* _Source text_
# 2014 rzr



## INTOTHEBLUE (Jun 21, 2011)

Well I just watched the launch video. It looks pretty awesome! My original plan was to pay off my student loans and pay cash for one, which means in a couple years. I seriously considered making a trip to bank this week. Then I saw the 20k price tag. I guess I will wait lol. It is a bad machine though.


----------



## Land or Water (May 12, 2013)

It is cool. Wish it was street legal.


----------



## Hotrod (Oct 11, 2006)

https://www.youtube.com/watch?feature=player_embedded&v=VhL-UdQh31A#at=501

.


----------



## kyle2601 (Oct 23, 2008)

That is one thing you won't catch me doing. Its cool to be the first kid on the block to have the new stuff but it wears out pretty quick and you learn you get screwed in the end. You get to find all the flaws in the machine. 
I will just stick to my xp and sell the 2nd xp I have to buy my boat. Just don't use them enough to justify owning two of them. Plus there are tons and tons of mods on the market now for the xp900 now and I am sure they will copy the body kit on the 1000 to transfer to the 900 soon. Few differences but I do like the cockpit of the 1000


----------



## TXShooter (Aug 13, 2007)

Two of my buddies have them on order.

They sure look nice.


----------

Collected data

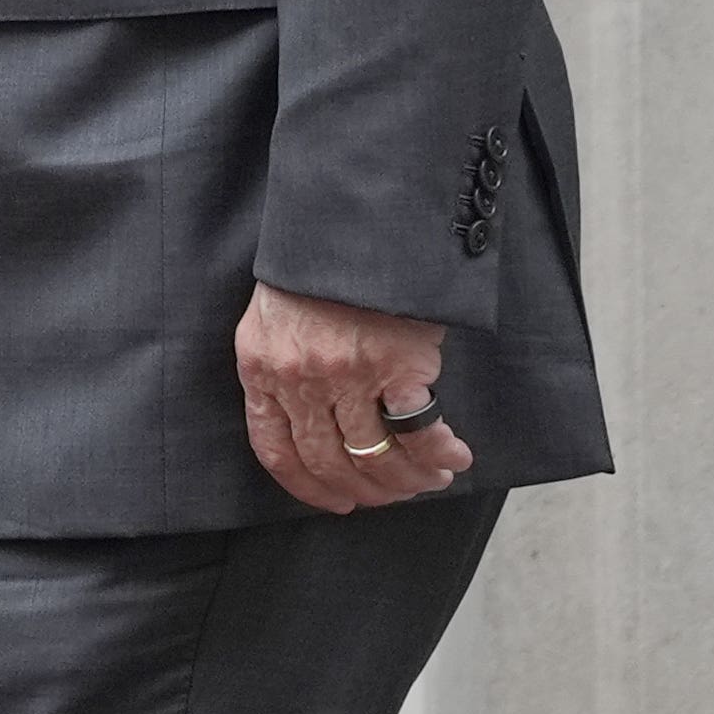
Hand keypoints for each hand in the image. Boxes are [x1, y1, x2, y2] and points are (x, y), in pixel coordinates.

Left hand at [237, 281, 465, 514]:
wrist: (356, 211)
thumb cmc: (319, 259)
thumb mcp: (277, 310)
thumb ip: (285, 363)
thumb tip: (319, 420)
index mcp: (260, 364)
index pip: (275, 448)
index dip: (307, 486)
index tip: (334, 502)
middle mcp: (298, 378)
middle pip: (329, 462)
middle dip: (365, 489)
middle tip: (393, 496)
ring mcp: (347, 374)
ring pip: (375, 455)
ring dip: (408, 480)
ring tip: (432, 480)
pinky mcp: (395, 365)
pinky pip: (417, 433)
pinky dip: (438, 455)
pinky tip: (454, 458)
==
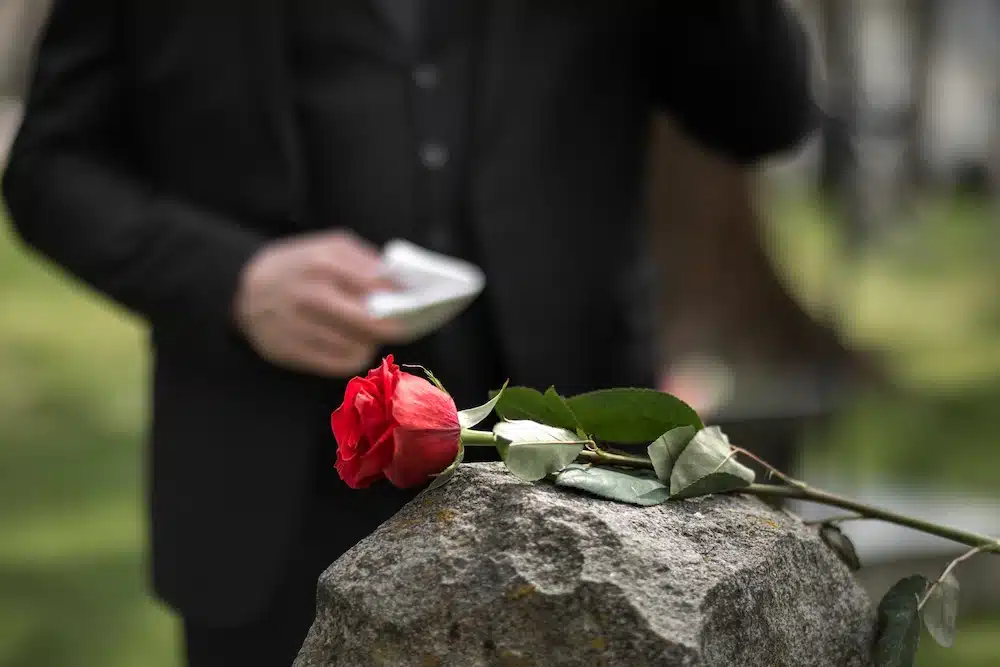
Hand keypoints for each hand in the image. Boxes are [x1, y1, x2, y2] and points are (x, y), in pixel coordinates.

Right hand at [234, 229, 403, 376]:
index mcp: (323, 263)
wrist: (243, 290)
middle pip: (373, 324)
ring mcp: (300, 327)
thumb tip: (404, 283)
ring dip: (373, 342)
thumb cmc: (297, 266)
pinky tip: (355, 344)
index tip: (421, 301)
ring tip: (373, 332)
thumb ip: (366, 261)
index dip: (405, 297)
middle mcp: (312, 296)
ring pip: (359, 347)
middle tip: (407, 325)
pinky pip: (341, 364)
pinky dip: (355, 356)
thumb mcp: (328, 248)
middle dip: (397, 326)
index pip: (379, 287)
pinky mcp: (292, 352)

* _Required work_
Rewrite the stretch of the forum thread from "## INTOTHEBLUE (Jun" through "(May 12, 2013)", putting "reveal video" in place of "launch video".

* _Answer to this task_
## INTOTHEBLUE (Jun 21, 2011)

Well I just watched the reveal video. It looks pretty awesome! My original plan was to pay off my student loans and pay cash for one, which means in a couple years. I seriously considered making a trip to bank this week. Then I saw the 20k price tag. I guess I will wait lol. It is a bad machine though.


----------



## Land or Water (May 12, 2013)